Skinner was forced to step down as department chairman in January. UCI had concluded he had made racially inappropriate comments to medical school employees. He remains on the faculty.
Cesario took early retirement late last year after an 11-year tenure marred by doctors stealing women's eggs and embryos, bodies missing from the medical school's willed-body program, and serious failings in the hospital's liver, kidney and bone marrow transplant programs.
In devising the contract with Mission Orthopedic, Skinner and Cesario agreed to cover part of the practice's overhead, pay Reimer's wife more than $100,000 to serve as its office manager, and give Reimer a place on the medical school faculty. In return, Reimer's patients would all be billed for their care through UCI Medical Center in Orange.

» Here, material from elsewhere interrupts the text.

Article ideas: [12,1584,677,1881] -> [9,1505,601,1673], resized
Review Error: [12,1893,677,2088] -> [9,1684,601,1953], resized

Both Reimer and his wife declined repeated requests for comment.
At the time the contract took effect, Reimer had been diagnosed with cancer and was working only part time, which enabled him to collect disability insurance payments, according to internal medical school e-mails and other records obtained by The Times.
He was eligible to receive insurance benefits as long as he earned no more than $100,800 a year, the UCI records show.
Skinner found ways to pay him for items other than salary to stay within that salary cap, the records show. For example, he agreed the university would pay Reimer and his wife $50,000 for attorney fees and an extra $10,000 a month for the first three months of his contract.
The Times also found that built into the overhead for the Mission Viejo office was a significant sum for Reimer's wife, the office manager. In addition to her $38,400 annual salary, Dawn Reimer received between $6,000 and $7,500 a month from UCI in additional payments described as 'general expenses,' the records show. As a result, UCI paid Dawn Reimer about $128,000 in 2005, more than what the school was paying her husband to treat patients, teach students and perform surgeries.
UCI's Credentials Committee placed Reimer on a list for "administrative termination" after noting that he had been on the faculty for more than a year without having been 'proctored,' a process in which a new faculty member's work is reviewed by a senior staff member.
The deal with Mission Orthopedic has been so expensive for the hospital that costs far exceed revenues from Reimer's patients, according to financial records reviewed by The Times.
As of the end of December, the losses were more than $1.2 million on total revenues of about $4.5 million over the previous three years and three months.
When all the numbers are tallied, expenses are expected to outstrip revenues by more than $1.7 million through June 2007.
As I noted the last time I posted about UCI...
It seems the more one looks, the more management problems one finds at the UCI medical school. This saga is another example of the complex financial relationships that pervade medical schools and academic medical centers. This recently revealed set of relationships is not about research or the pharmaceutical industry. However, it seems to be another demonstration that far too many leaders of health care organizations, including medical schools and academic medical centers, seem to have something other than the organizations' core mission in mind when making decisons.